The problem here is not excess thought, it’s how we perceive prediction error, which is experienced as humility, pain, loss or lack. We generally refer to this as suffering, and we do our best to avoid it.
But prediction error is simply a recognition that how we conceptualise or think of reality doesn’t correspond to our sensory experience of the present moment. It’s a challenge to find the energy, attention and effort to process this new information at the time because the body operates on limited resources, which have already been allocated in advance. Do we hold onto our concepts as they are, or do we adjust them to accomodate this new information?
Anxiety, unease or full-blown panic attack occurs when we don’t recognise the internal negative affect from prediction error as our sensory experience challenging the concepts we use to make these predictions. Interoception of negative internal affect interprets this new sensory information from the present moment as the cause and therefore an imminent physical threat, and prepares the system accordingly. Instead of allocating energy to integrate the new information, the body allocates energy to generate a fight-or-flight response to this ‘offending’ information.

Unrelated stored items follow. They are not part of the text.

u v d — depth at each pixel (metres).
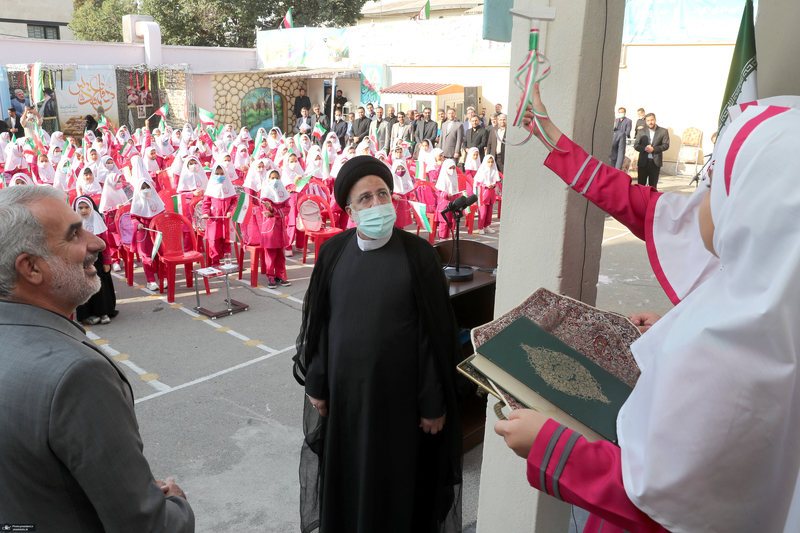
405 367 2.34
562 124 2.01
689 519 0.87
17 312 1.35
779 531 0.87
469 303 4.11
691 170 15.03
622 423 1.02
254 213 7.53
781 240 0.81
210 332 6.14
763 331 0.80
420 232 11.12
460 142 14.84
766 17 2.41
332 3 28.34
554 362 1.32
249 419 4.39
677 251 1.62
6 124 18.95
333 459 2.43
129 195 9.02
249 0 28.33
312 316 2.49
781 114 0.89
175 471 3.75
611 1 1.98
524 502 2.29
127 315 6.66
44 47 20.56
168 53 22.94
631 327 1.50
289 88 24.73
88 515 1.36
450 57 18.98
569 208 2.06
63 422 1.26
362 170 2.31
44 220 1.38
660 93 15.34
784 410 0.82
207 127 18.27
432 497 2.57
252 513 3.36
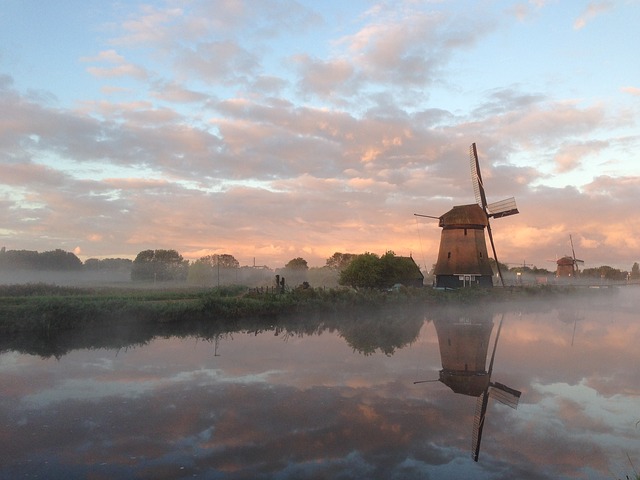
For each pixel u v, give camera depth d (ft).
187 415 37.45
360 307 120.67
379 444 32.12
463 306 139.33
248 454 30.27
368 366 56.03
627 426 36.22
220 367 54.19
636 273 455.63
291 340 74.79
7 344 65.87
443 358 61.52
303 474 27.55
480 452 31.01
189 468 28.17
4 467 28.09
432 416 37.93
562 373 53.62
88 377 48.88
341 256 322.34
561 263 301.43
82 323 77.87
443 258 171.83
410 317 110.42
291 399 41.96
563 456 30.58
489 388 46.83
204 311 93.91
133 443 31.83
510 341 76.69
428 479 27.17
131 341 70.49
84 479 26.68
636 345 73.36
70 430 34.04
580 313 128.98
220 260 303.07
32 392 43.29
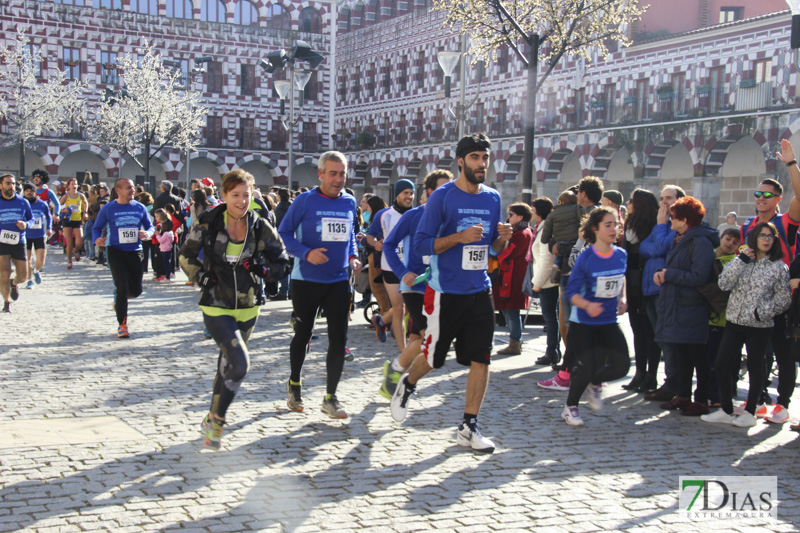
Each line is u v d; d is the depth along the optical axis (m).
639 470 6.11
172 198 21.47
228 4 58.81
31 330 11.89
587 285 7.40
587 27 21.19
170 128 49.66
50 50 54.03
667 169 37.38
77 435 6.51
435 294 6.57
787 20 30.48
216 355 10.23
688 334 7.83
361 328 13.27
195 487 5.41
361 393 8.34
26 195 20.39
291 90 25.62
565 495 5.51
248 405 7.68
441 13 50.28
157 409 7.41
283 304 16.47
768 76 31.39
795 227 8.26
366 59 57.97
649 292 8.51
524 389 8.84
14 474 5.55
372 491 5.45
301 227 7.27
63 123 53.47
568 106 40.88
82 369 9.16
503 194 45.59
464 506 5.23
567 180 42.91
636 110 37.28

On humility, I see this in a young child who is encouraged to say sorry. They struggle to start with and will refuse. But, once they do it, and do it a few times, they then understand the benefit to it, and then they offer "a sorry" before you ask them. That is of course, if you explain what the sorry is for, and why it is necessary. If you just get them to "parrot" a sorry, then it has no value other than to appear like a nice thing to do - an etiquette.
It may well be we have a different understanding of the words, because I will be completely honest, I don't know what "prediction error as our sensory experience" means to you, as it suggests that perhaps your senses gave you false information? I'm not sure I follow. Again, I don't understand a lot of it, but as another example, "Instead of allocating energy to integrate the new information, the body allocates energy to generate a fight-or-flight response to this ‘offending’ information." Are you suggesting that there is not enough energy in the system to understanding something? The body has not allocated any energy in my understanding from or to the "fight or flight" response, because this is a release of hormones into the blood, excreted from the adrenal glands? Has energy been diverted from somewhere else to make the glands work? I don't know. I'm sorry, I'm not being facetious, I just don't completely follow the words. I'm pretty sure its just our difference in understanding of the combination of words.